The core parts of this once-dominant internet company, which at one point was worth in excess of $100 billion, will be sold to Verizon for a mere $5 billion. Verizon will then pair Yahoo's various web properties — such as Yahoo Mail, Yahoo Finance, Yahoo Sports, and Tumblr — with the AOL assets it already acquired to create a new content business massive in scale and reach.
Not only will Verizon buy all of what the public knows as Yahoo, the telecommunications giant will also receive Yahoo's valuable real estate properties.
Meanwhile, intellectual property that once belonged to Yahoo will now be sold off to other parties, according to reports.
So what exactly is left behind?
Left Behind
"Yahoo is now a shell company — but its shell is worth billions," says Dave McIninch, chief revenue officer of Acquisio.
Ostensibly Yahoo will resemble an exchange-traded company. In other words, it is a vehicle in which you can invest — but you would be investing in the collective assets of other publicly traded companies. In Yahoo's case, your investment in Yahoo would give you exposure to two valuable, foreign, companies: Alibaba and Yahoo Japan.
Alibaba, which set the record for the largest U.S.-listed IPO of all time in 2014, is a giant Chinese e-commerce platform and currently has a market capitalization of more than $200 billion. Yahoo Japan is an immensely popular website that offers a wide variety of services, from news to auctions, with a long history of earnings growth.
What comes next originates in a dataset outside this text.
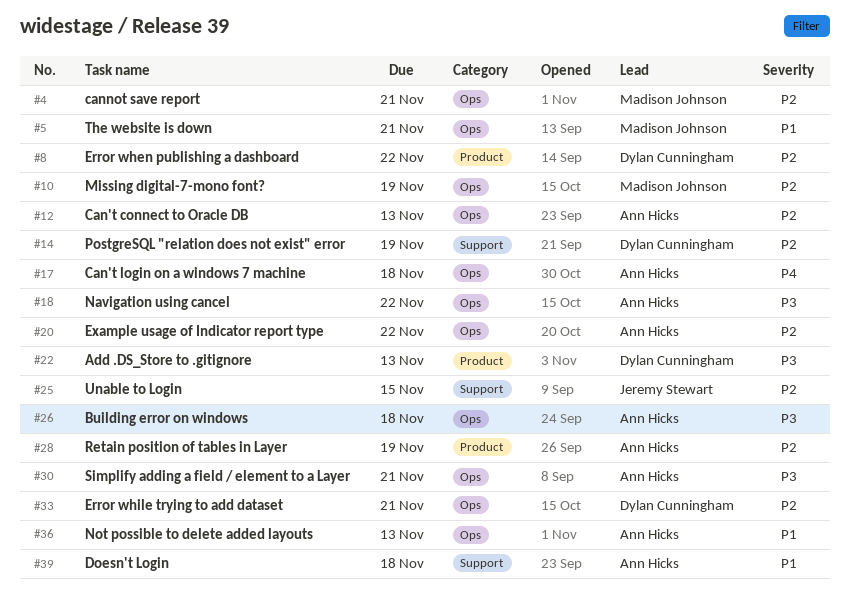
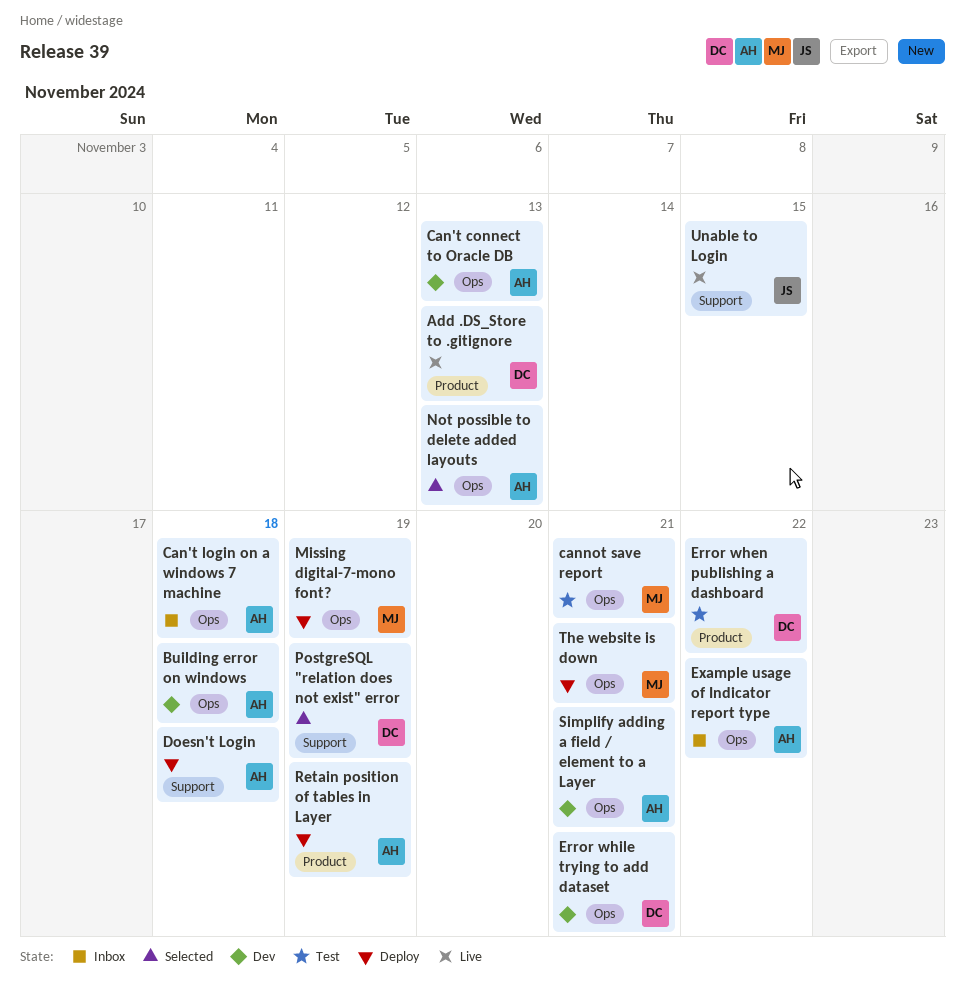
Navigation using cancel: present -> none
Old Yahoo, or whatever the company will call itself when the sale of its core businesses to Verizon is made final in the coming months, will now be an investment vehicle to own those two stocks. Morningstar analyst Ali Mogharabi values Yahoo's Alibaba's holdings at nearly $24 billion, or $24 a share in Yahoo stock, and its Yahoo Japan stock at $7 billion, or $7 per share.
Verizon also leaves behind almost $5 billion in net cash, most of which will be passed along to shareholders.
Taxes
This sale was long desired by large activist Yahoo shareholders who grew tired of CEO Marissa Mayer's stewardship. Yahoo spent anywhere from $2 billion to $3 billion on acquisitions during her tenure, while Yahoo's worldwide share of net digital ad revenue fell from 2.6% in 2014 to 1.5% this year, according to eMarketer.com.
When the sale is complete, Old Yahoo will divest itself from the stodgy internet business and only track the performance of two valuable formal entities.
While Old Yahoo's fate will now be tied to those of Alibaba and Yahoo Japan, there is something else to consider: risk. More specifically a tax risk.
"Yahoo's stakes in Alibaba and Yahoo Japan are highly appreciated, and Yahoo would have to pay tons of taxes if it ever sold them," wrote Bloomberg's Matt Levine. "So you can't count them at their full pretax value."
Yahoo is loathe to sell its stake in Alibaba and trigger a tax event, so it may just keep its shares. Of course this uncertainty comes with a cost. The value of Old Yahoo will slightly trail its holdings thanks to the risk of having to pay a large tax bill in the future hovers over its head.
"Over time, the spread between the value of Yahoo stock and the sum of the values of Alibaba and Yahoo Japan will indicate the market's perception of that risk," says Mogharabi.